В руке у него был меч, и ему вдруг вспомнилось, как он стоял на пустом заснеженном берегу возле дуба, вот так же сжимая в руке этот самый меч и не понимая толком, как он туда попал и что было перед этим. В том дубе были заключены закрытые ворота, как и вот эти, которые он сейчас видел перед собой. Это было так давно, как будто тысячу лет назад… В Буеславовы веки, как говорили в Прямичеве… Но теперь его память была ясна: он помнил и битву с велетами, и Стрибога, и Ладу, и озеро. Он помнил, как оставил этот меч на верхнем берегу Храм-Озера, помнил, как меч нежданно вернулся к нему. И он даже знал, кто дал ему оружие. Среди раскатов далекого грома и дикого посвиста ветров он ясно слышал голос, крикнувший: «Возьми!» Это она помогла ему. Она, та самая, ради которой он пришел сюда, ради которой он пустился в путь с того заснеженного берега… И дорога назад к ней лежит через этот город на горе.
К воротам вела широкая, хорошо утоптанная дорога. Громобой поднялся по склону и постучал рукоятью меча в окованную железом створку. Стук его гулко раскатился внутри и ушел куда-то вглубь. Громобой подождал: ответом была тишина. Позади ворот не было слышно ни единого звука, никакого движения. И в городе, и у подножия горы вокруг него было совершенно тихо. Ушли куда-то бури, стихли свист и вой ветров. Тишина была такая, словно заложило уши. Казалось, идти некуда, впереди пустота. Громобой вспомнил богиню Ладу, указавшую ему на этот город.

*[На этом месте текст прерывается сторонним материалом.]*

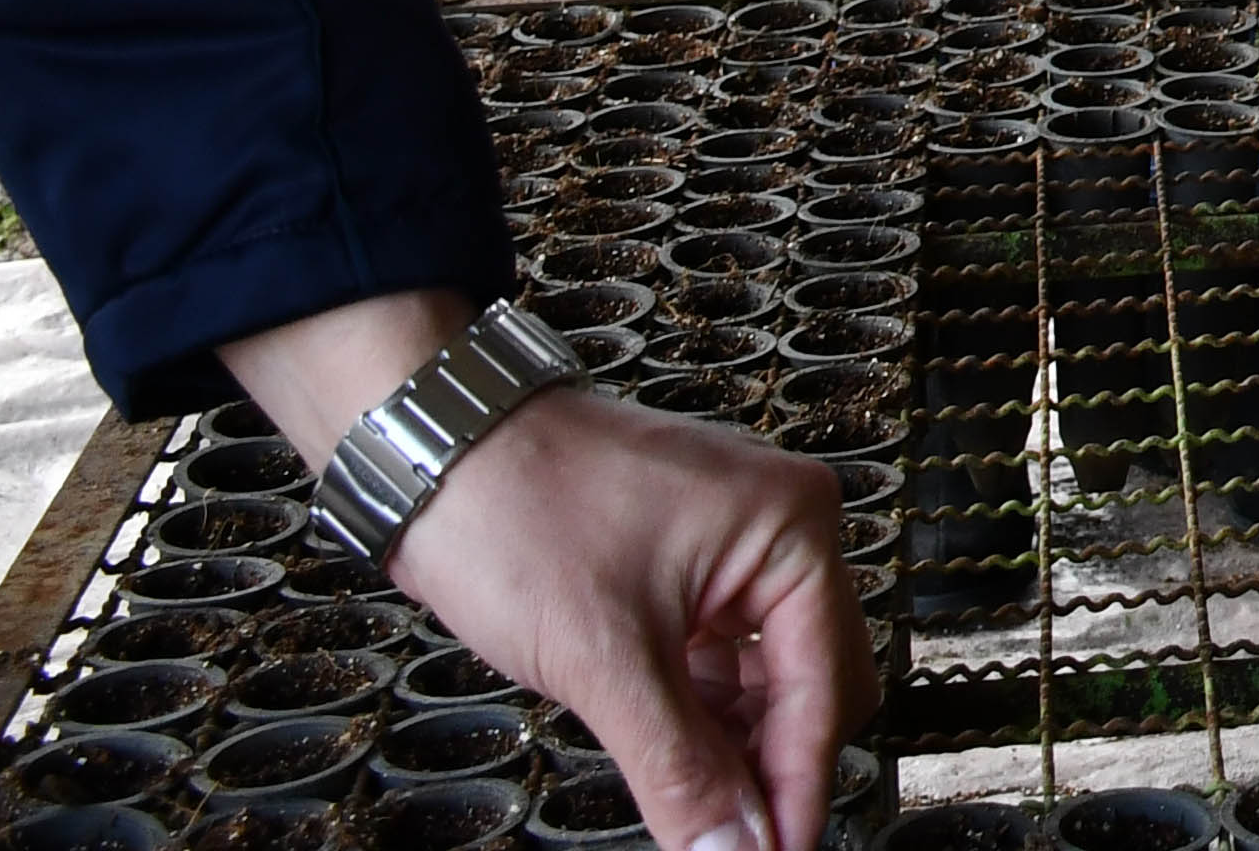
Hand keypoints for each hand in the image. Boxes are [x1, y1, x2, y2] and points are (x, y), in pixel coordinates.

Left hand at [226, 294, 870, 850]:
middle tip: (729, 838)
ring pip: (766, 678)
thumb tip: (730, 847)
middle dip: (774, 766)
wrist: (433, 448)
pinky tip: (672, 758)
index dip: (798, 786)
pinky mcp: (689, 566)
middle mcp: (782, 530)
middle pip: (815, 683)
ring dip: (734, 745)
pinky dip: (701, 713)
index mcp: (793, 529)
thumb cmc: (516, 508)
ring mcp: (735, 546)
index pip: (826, 688)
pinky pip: (722, 657)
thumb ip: (677, 768)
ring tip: (694, 810)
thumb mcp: (602, 659)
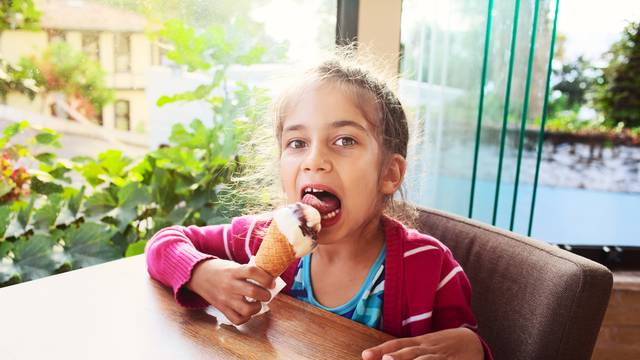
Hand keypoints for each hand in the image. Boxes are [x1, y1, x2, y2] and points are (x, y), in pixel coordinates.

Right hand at [187, 259, 274, 324]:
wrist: (198, 275)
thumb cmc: (221, 270)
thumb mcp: (233, 266)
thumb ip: (248, 272)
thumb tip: (268, 281)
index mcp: (233, 271)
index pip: (253, 272)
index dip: (266, 277)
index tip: (272, 282)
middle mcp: (229, 285)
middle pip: (253, 292)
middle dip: (266, 295)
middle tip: (266, 294)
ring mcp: (225, 298)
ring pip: (247, 309)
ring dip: (257, 308)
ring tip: (257, 303)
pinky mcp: (222, 308)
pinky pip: (237, 319)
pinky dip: (246, 318)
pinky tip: (247, 311)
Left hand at [362, 328, 482, 359]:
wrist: (471, 341)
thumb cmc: (442, 344)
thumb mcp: (424, 344)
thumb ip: (407, 350)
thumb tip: (384, 356)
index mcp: (418, 342)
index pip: (396, 344)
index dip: (381, 349)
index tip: (365, 355)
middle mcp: (427, 348)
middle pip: (410, 352)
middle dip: (397, 357)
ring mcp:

Там, за воротами, было что-то такое, до чего он непременно должен дойти. То, за чем он пришел сюда через ворота Храм-Озера.
– Открывай! – сказал позади него нежный женский голос.
Обернувшись, Громобой снова увидел Ладу. Она стояла на склоне горы, еще мокром после гибели велетов, но возле ее подола из земли уже пробивалась зеленая травка, словно торопясь вырасти, пока место согрето присутствием богини. От ее лица и волос исходил слабый свет, тот же, что томился где-то внутри городских стен.
– Открой ворота! – Лада ободряюще кивнула Громобою и улыбнулась. – Гроза отгремела, тучи рассеяны. Дорога тебе открыта, сын Грома. Иди.
Громобой взялся за огромное бронзовое кольцо на створке ворот и потянул: высокая створка подалась неожиданно легко и поехала на него. Посторонившись, Громобой отвел створку назад. Изнутри лилось мягкое сияние, и видно было, насколько сам воздух внутри города светлее того, что снаружи. Удивленный Громобой вопросительно обернулся к Ладе.
– Там кольцо Небесного Огня! – пояснила она. – Оттого и свет, оттого и тепло. Потому и стремятся туда велеты каждую зиму, затем Перун Громовик их каждую весну прочь гонит, чтобы свет на волю выпустить из-за стен. Иди! Освободи солнце красное!
Громобой шагнул за ворота. Он ожидал увидеть терем красного золота, что «на семидесяти столбах стоит, а на каждом на столбе по жемчужинке горит» – что-нибудь в этом роде. И удивился, увидев перед собой самый обычный пустырь, на который выходило концами несколько посадских улиц. Вспомнился городок Велишин – тот самый, куда он вошел как-то под вечер, пройдя Встрешникову засеку. Тот город, где он впервые увидел Даровану… И сейчас она где-то здесь! Вдруг у него возникло убеждение, что он найдет в этом городе Даровану; и увидеть ее захотелось с такой нетерпеливой силой, что Громобой торопливо сделал несколько шагов за ворота.